# [What you are asked to do]
Reproduce word for word the entries below, starting with the line that contains "the sample 12h12m19s" and going on through the last line of the entries. Leave the pictures out of your copy.

# [Listed records]

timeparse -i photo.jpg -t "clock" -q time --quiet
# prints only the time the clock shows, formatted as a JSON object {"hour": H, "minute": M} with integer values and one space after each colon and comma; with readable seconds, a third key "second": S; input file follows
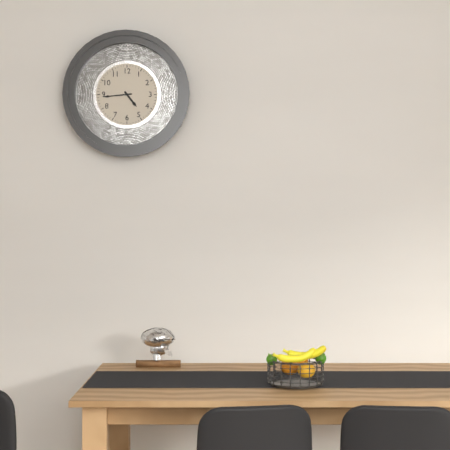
{"hour": 4, "minute": 44}
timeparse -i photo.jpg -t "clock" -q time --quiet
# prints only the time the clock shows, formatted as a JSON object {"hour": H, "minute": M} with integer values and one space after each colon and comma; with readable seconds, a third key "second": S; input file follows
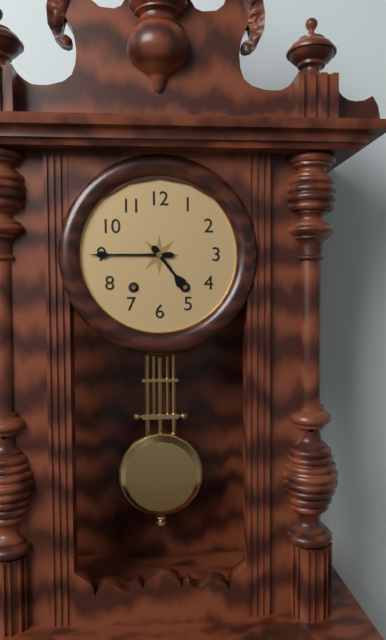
{"hour": 4, "minute": 45}
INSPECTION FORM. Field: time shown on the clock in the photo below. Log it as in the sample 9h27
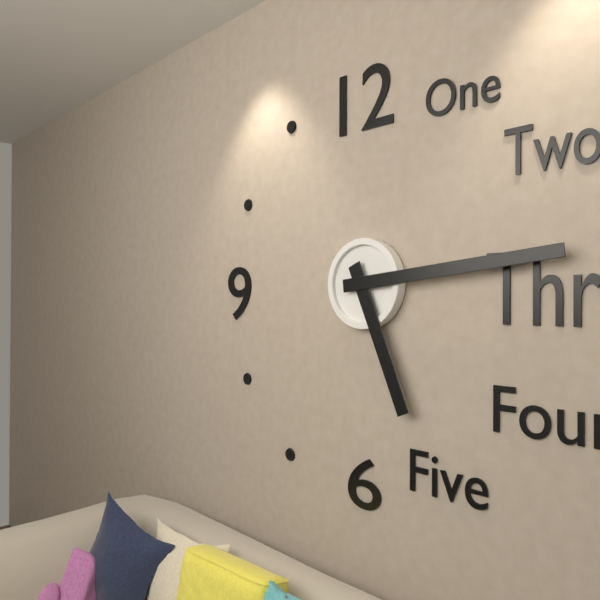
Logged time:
5h14
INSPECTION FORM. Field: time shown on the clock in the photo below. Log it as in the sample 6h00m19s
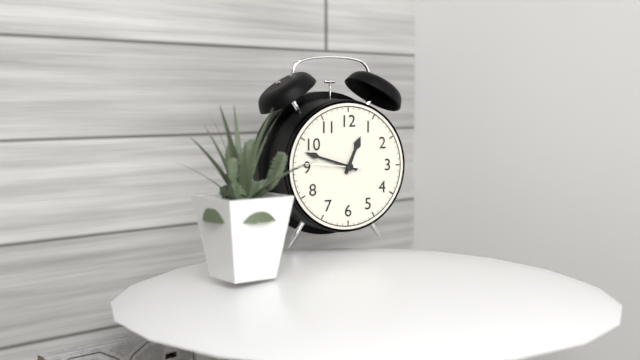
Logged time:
12h48m46s
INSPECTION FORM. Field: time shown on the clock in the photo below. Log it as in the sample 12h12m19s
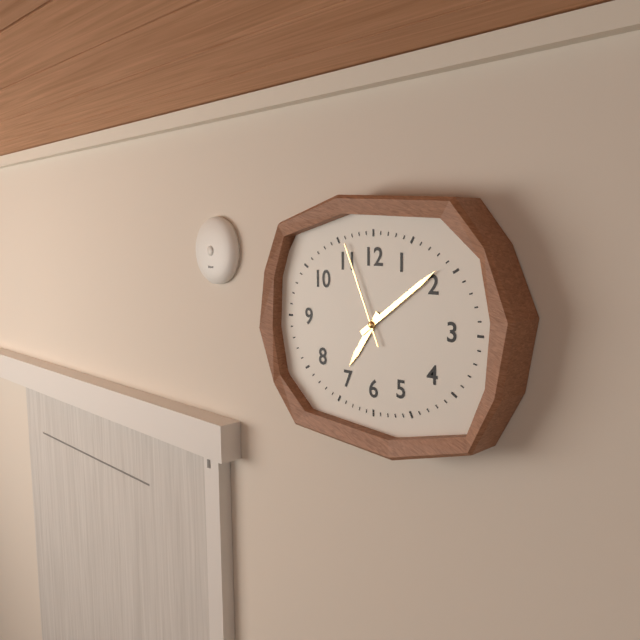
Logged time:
7h09m56s
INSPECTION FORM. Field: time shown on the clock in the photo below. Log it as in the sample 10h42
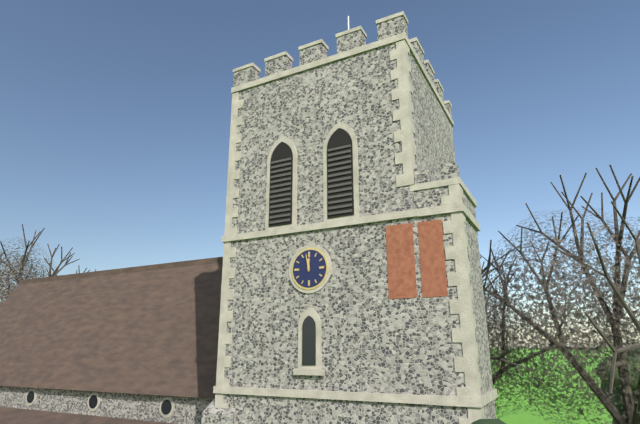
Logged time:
11h58
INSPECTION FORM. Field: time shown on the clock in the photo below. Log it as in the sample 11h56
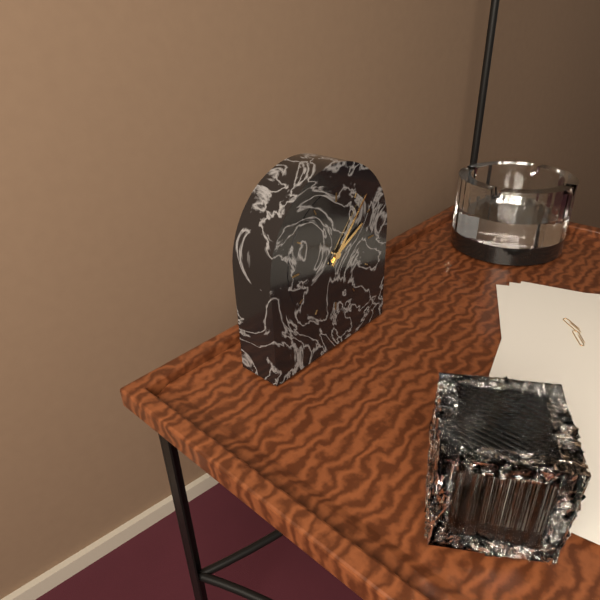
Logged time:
2h07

# [Task result]
INSPECTION FORM. Field: time shown on the clock in the photo below. Log it as in the sample 12h12m19s
Logged time:
7h09m56s
INSPECTION FORM. Field: time shown on the clock in the photo below. Log it as in the sample 10h42
Logged time:
11h58
INSPECTION FORM. Field: time shown on the clock in the photo below. Log it as in the sample 11h56
Logged time:
2h07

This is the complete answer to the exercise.